Hoag is one of the only hospitals in the country to offer minimally invasive surgery to treat epilepsy using precise 3D guidance with the Medtronic Stealth Autoguide Robotic Platform. But that’s not what impressed Ricardo. What impressed him was the level of communication he experienced from Hoag’s team.

“Every time that I would need to make a decision, they would check up on me a couple days later. I would receive a phone call. When I told them that I agreed to start taking medication, they called to follow up. When I decided to go ahead with the surgery, they called to check on me,” he said. “It was nice to be checked up on. I felt like they were paying attention.”

In particular, Dr. Millett was sensitive to the fact that Ricardo was eager to get off his anti-seizure medications. Through careful monitoring, Dr. Millett told Ricardo he believes he will be able to stop taking medication in a matter of weeks. This was the outcome Ricardo had been hoping for.

“My only disappointment is that I only know two languages. I thought I was going to come out of the surgery knowing five,” he joked.

Ricardo was able to return to work and to his normal life two weeks after surgery.
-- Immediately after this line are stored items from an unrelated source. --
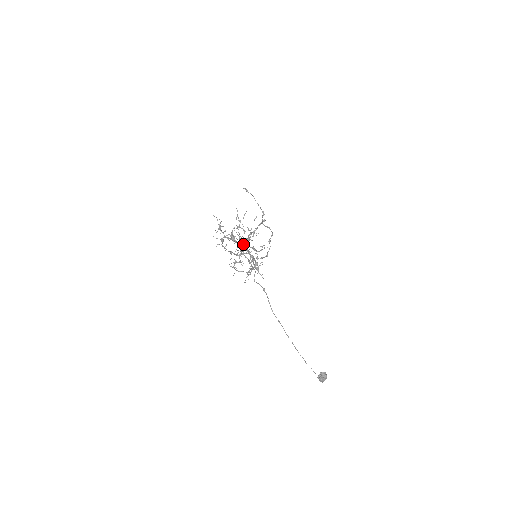
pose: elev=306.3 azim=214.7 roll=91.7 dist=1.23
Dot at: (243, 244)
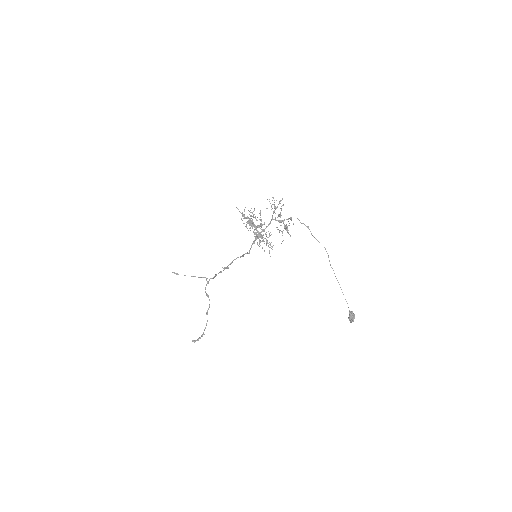
Dot at: occluded
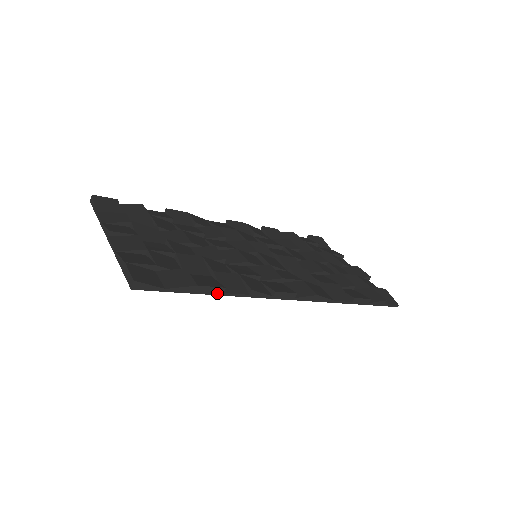
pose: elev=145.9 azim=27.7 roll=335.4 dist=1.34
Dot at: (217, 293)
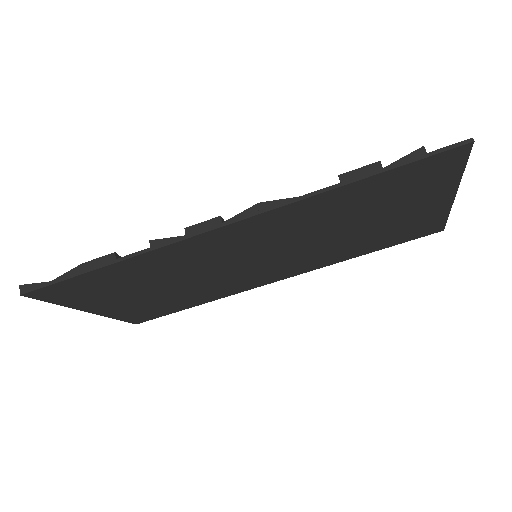
Dot at: (109, 263)
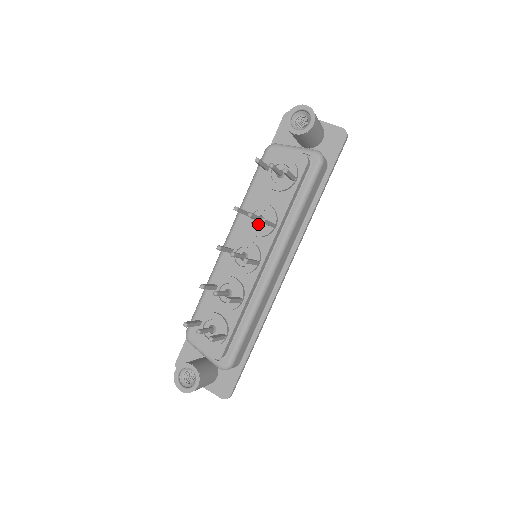
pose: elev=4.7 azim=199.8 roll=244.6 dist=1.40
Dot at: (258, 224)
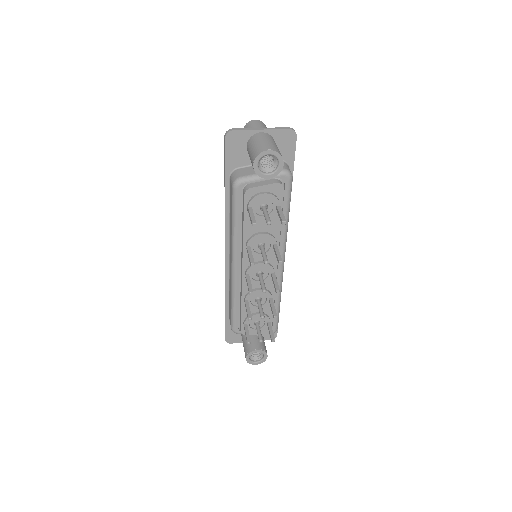
Dot at: occluded
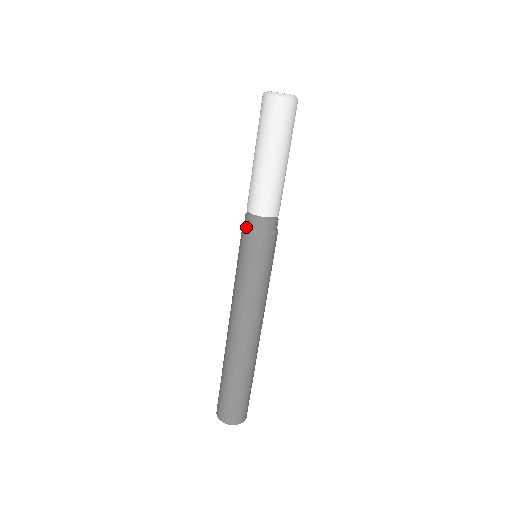
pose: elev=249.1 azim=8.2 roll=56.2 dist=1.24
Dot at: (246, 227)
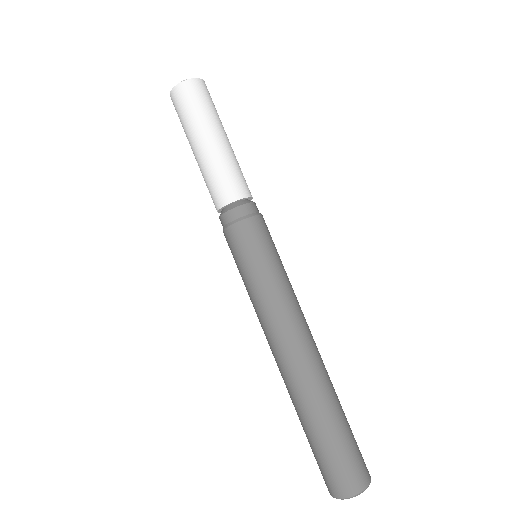
Dot at: (224, 227)
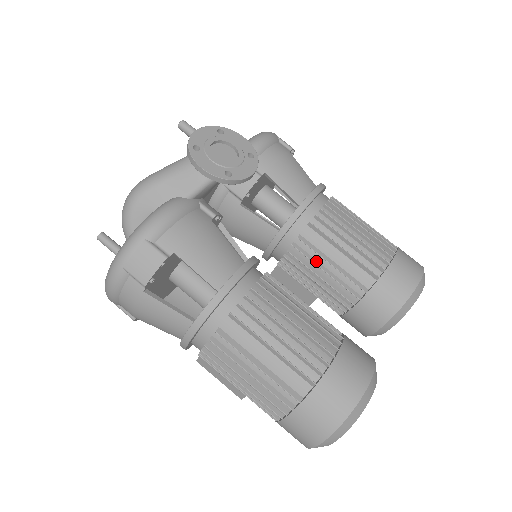
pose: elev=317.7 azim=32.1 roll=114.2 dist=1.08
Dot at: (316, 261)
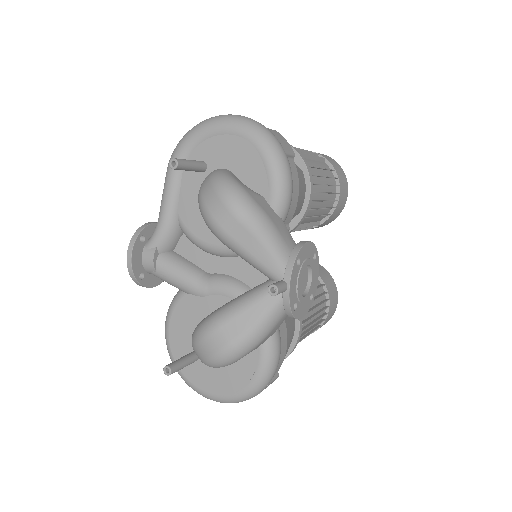
Dot at: occluded
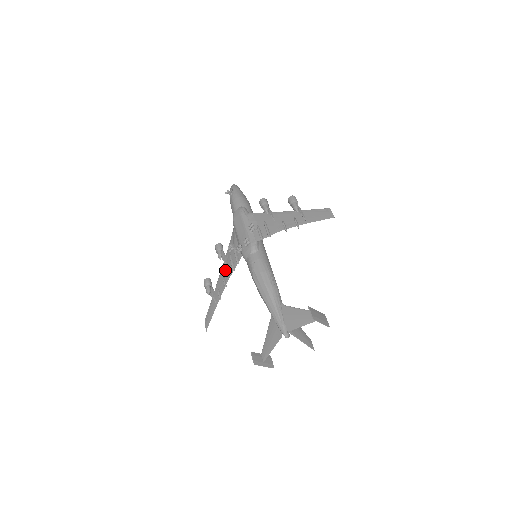
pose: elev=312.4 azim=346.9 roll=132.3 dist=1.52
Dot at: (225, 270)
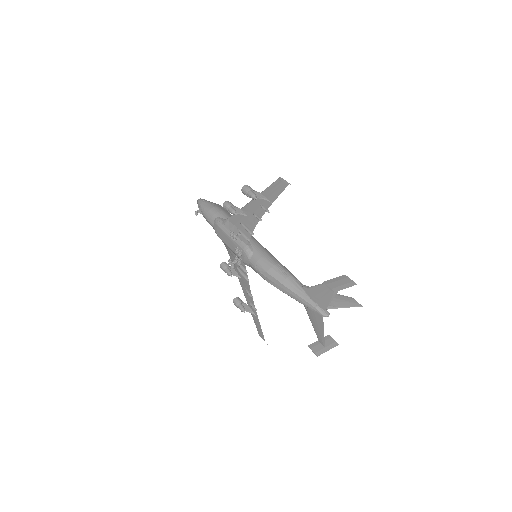
Dot at: (242, 283)
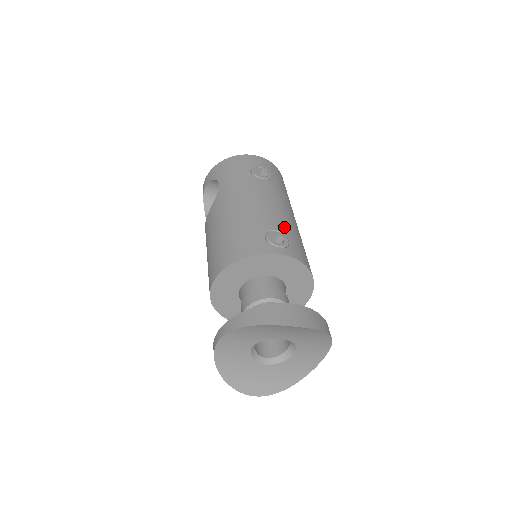
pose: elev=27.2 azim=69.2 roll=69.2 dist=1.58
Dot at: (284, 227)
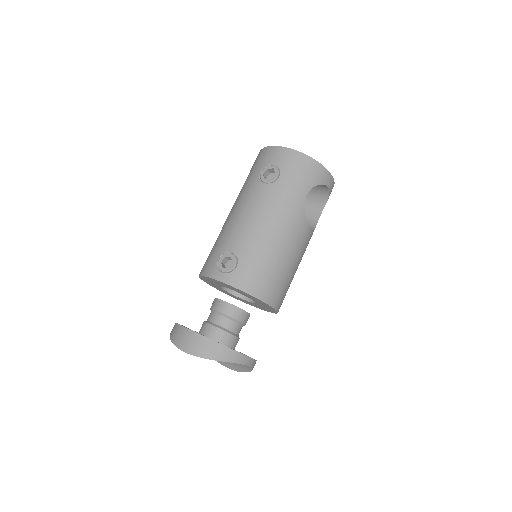
Dot at: (244, 248)
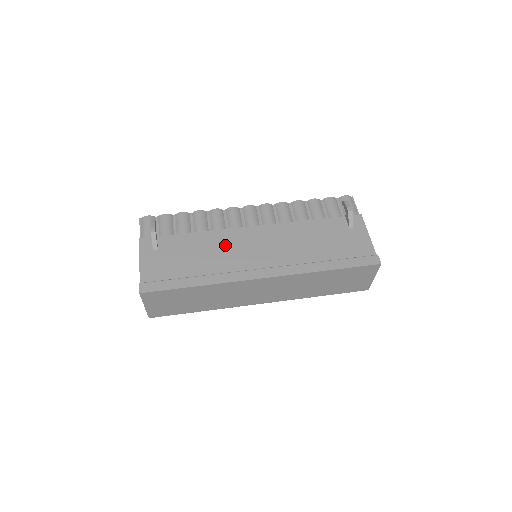
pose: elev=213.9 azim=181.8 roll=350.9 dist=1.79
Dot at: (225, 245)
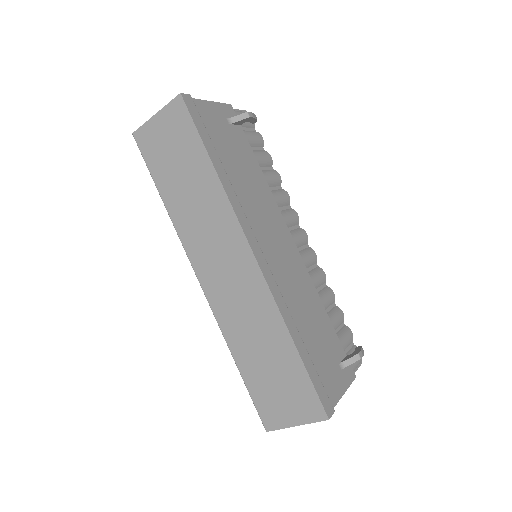
Dot at: (264, 204)
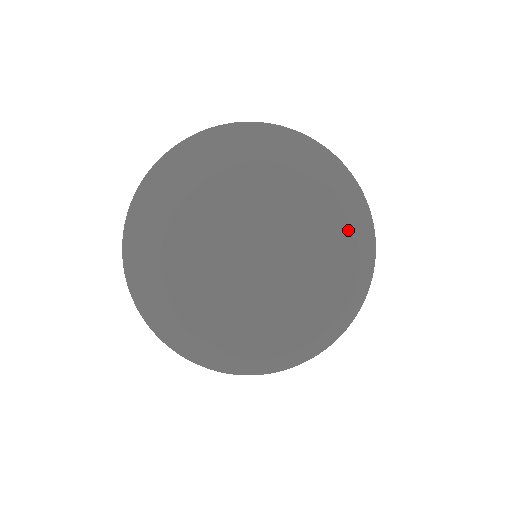
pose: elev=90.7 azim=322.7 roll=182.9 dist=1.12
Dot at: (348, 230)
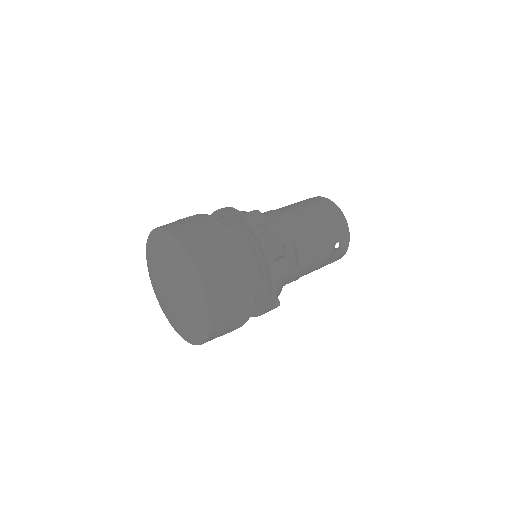
Dot at: (192, 286)
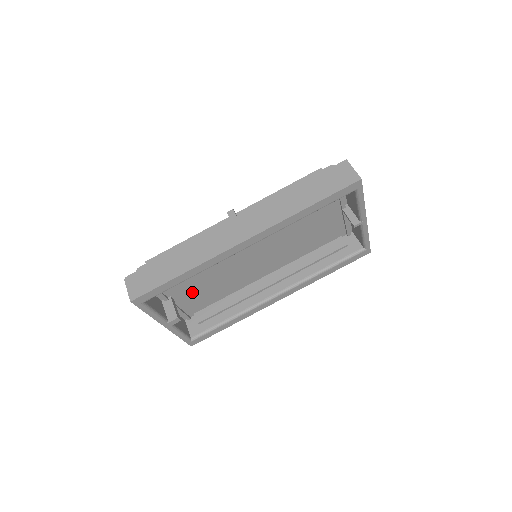
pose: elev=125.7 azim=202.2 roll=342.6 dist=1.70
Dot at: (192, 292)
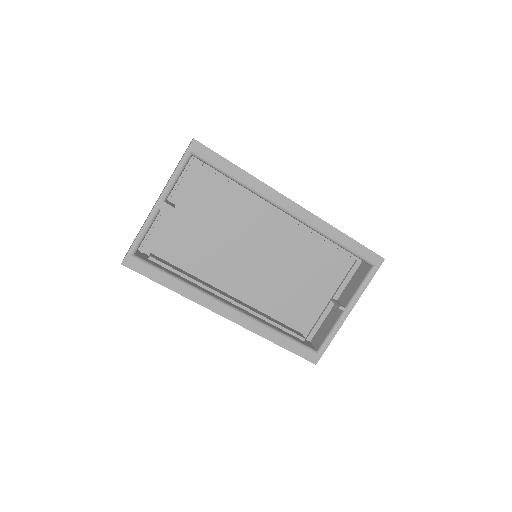
Dot at: (186, 226)
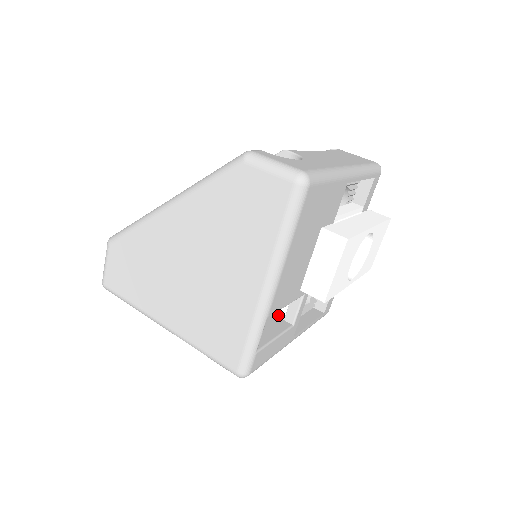
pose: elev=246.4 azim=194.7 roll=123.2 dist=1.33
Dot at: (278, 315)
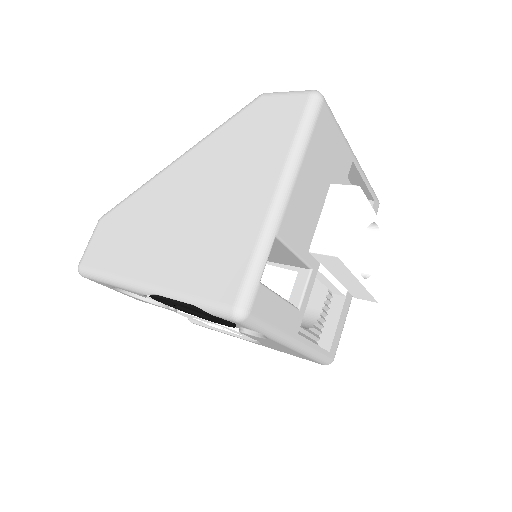
Dot at: occluded
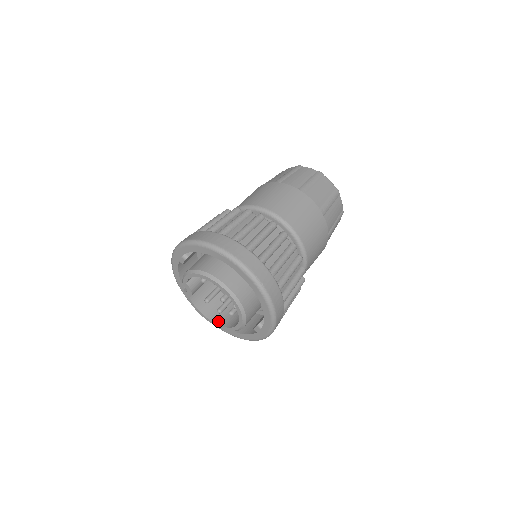
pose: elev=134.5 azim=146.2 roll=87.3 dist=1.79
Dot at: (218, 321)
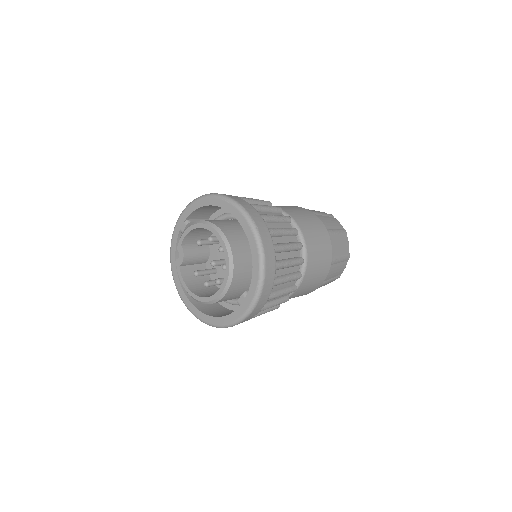
Dot at: (202, 295)
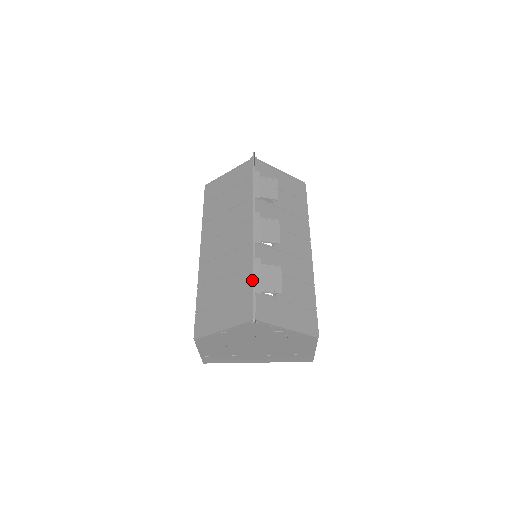
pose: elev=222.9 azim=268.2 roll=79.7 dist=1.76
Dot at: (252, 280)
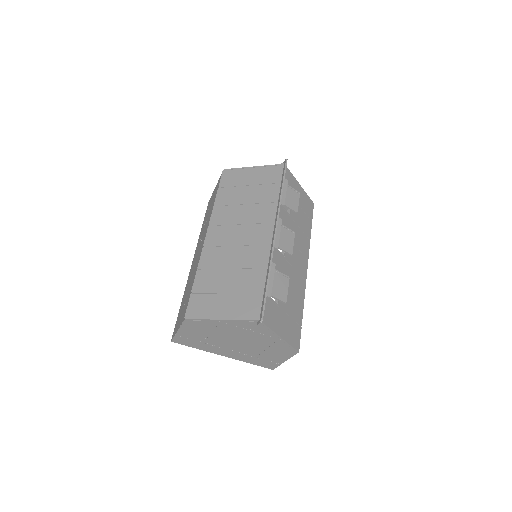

Instead of keeping quiet about what he’d been through, Ricardo has been telling his co-workers and friends and posting about his experience on social media.

“I realize how important it is to talk about it, to bring awareness and positivity,” he said. “I posted about my experience at Hoag on social media for national epilepsy month, and a couple of people thanked me because they had gone through seizures, too

“I know it’s tough, but communicating about it helps.”